La dirigente Chiara Montanari mostra la finestra da cui sono entrati (Torres)
La dirigente Chiara Montanari mostra la finestra da cui sono entrati (Torres)

Bressana Bottarone (Pavia) -  «Non volevano neppure fare gravi danni, l’obiettivo era realizzare i video della loro bravata e pubblicarli sui social". Chiara Montanari, dirigente scolastico dell’Istituto comprensivo statale di Bressana Bottarone, spiega così l’episodio reso noto ieri dai carabinieri della Compagnia di Stradella, che hanno denunciato alla Procura del Tribunale dei minori di Milano, per i reati, in concorso, di violazione di proprietà privata e danneggiamento, due ragazzi di 14 e 15 anni. Nella serata di sabato scorso, 27 febbraio, dopo aver scavalcato la cancellata d’ingresso, si sono introdotti nella scuola media “Edoardo Palli“ in via IV novembre a Bressana Bottarone.

Hanno alzato la tapparella e forzato la finestra, riuscendo a entrare e raggiungendo la classe frequentata proprio da uno dei due ragazzi. Qui hanno danneggiato il mobilio e imbrattato le pareti con graffiti per poi spostarsi nella palestra, dove hanno sparso lo schiumogeno di un estintore. "Il danno maggiore – riferisce la dirigente scolastica – lo hanno fatto proprio con la schiuma dell’estintore, che è una sostanza anche tossica e molto impregnante, per la quale è necessario provvedere con una pulizia professionale". I due ragazzi avevano subito pubblicato sui sociali la diretta video della loro bravata. E sono così stati individuati facilmente, sia dalla scuola che dai carabinieri.

Record tratti da un dataset:
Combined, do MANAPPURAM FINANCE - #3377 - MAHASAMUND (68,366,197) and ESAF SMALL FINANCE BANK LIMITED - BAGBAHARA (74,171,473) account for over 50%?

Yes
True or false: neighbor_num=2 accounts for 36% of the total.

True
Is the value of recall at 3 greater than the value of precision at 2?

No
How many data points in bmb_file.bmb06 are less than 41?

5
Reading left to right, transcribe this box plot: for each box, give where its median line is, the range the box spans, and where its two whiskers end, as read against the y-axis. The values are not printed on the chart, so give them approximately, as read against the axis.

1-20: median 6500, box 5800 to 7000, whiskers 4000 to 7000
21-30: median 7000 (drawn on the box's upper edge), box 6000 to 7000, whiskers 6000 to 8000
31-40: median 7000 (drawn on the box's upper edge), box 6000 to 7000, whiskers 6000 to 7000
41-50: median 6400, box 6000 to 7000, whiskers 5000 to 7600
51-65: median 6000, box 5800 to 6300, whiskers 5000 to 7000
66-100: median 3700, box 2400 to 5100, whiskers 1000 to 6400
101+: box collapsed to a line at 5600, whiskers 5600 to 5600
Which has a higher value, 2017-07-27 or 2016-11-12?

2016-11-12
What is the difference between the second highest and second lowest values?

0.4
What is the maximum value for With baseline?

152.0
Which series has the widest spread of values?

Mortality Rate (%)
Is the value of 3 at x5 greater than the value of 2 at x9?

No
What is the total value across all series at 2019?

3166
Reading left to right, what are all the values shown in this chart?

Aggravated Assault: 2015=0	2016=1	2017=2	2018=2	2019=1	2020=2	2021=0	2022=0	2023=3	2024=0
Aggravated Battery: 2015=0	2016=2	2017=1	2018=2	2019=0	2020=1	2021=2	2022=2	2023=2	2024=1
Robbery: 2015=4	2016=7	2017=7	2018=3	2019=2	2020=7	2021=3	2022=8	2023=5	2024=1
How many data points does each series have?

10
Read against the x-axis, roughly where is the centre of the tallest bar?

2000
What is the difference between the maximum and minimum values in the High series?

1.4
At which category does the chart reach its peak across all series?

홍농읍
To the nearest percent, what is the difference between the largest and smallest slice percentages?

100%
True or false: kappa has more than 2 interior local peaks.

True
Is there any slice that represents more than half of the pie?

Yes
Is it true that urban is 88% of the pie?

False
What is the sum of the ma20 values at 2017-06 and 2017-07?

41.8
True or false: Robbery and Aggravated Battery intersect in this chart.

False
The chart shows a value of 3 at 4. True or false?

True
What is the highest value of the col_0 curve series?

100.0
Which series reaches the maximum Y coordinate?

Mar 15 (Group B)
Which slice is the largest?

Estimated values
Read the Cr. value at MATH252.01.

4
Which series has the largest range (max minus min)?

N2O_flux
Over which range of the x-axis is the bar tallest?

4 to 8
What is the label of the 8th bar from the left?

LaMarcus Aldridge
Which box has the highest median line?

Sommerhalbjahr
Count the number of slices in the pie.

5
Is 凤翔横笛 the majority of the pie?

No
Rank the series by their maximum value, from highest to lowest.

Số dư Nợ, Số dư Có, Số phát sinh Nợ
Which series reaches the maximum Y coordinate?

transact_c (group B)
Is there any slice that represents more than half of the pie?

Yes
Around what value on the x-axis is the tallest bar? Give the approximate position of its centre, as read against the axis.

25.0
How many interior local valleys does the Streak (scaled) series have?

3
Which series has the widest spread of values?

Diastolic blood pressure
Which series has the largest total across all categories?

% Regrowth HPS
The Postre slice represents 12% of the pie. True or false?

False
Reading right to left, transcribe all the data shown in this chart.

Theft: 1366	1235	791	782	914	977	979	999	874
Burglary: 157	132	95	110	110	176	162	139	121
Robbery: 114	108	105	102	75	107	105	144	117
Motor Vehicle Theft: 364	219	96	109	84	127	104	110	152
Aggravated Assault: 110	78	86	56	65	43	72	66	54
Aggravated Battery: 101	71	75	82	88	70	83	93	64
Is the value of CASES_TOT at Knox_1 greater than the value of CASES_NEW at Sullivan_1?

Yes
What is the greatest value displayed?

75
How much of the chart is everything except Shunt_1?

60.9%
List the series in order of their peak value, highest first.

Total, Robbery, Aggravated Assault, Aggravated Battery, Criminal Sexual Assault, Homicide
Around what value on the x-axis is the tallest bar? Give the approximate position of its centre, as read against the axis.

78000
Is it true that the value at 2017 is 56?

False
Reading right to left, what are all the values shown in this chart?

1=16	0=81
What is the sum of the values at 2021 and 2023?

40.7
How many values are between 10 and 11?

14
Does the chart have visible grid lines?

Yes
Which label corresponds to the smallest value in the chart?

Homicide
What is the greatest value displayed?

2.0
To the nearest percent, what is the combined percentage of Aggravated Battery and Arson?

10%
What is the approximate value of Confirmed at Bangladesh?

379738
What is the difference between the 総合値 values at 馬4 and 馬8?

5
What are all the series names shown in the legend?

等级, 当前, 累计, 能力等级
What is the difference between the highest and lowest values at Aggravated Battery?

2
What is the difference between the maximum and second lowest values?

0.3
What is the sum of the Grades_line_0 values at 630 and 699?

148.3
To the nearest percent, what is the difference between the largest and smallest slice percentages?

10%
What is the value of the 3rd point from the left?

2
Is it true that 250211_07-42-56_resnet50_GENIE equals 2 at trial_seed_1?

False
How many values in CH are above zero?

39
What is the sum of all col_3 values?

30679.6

Istruzioni:
• a. Cita dall'articolo sull'irruzione nella scuola di Bressana Bottarone il passo che va da "Bressana Bottarone (Pavia)" a "a Bressana Bottarone.".
• b. Secondo l'articolo sull'irruzione nella scuola di Bressana Bottarone, in quale ambiente i due ragazzi hanno sparso lo schiumogeno dell'estintore?

Risposte per punto:
• a.
Bressana Bottarone (Pavia) -  «Non volevano neppure fare gravi danni, l’obiettivo era realizzare i video della loro bravata e pubblicarli sui social". Chiara Montanari, dirigente scolastico dell’Istituto comprensivo statale di Bressana Bottarone, spiega così l’episodio reso noto ieri dai carabinieri della Compagnia di Stradella, che hanno denunciato alla Procura del Tribunale dei minori di Milano, per i reati, in concorso, di violazione di proprietà privata e danneggiamento, due ragazzi di 14 e 15 anni. Nella serata di sabato scorso, 27 febbraio, dopo aver scavalcato la cancellata d’ingresso, si sono introdotti nella scuola media “Edoardo Palli“ in via IV novembre a Bressana Bottarone.

• b. Lo hanno sparso nella palestra.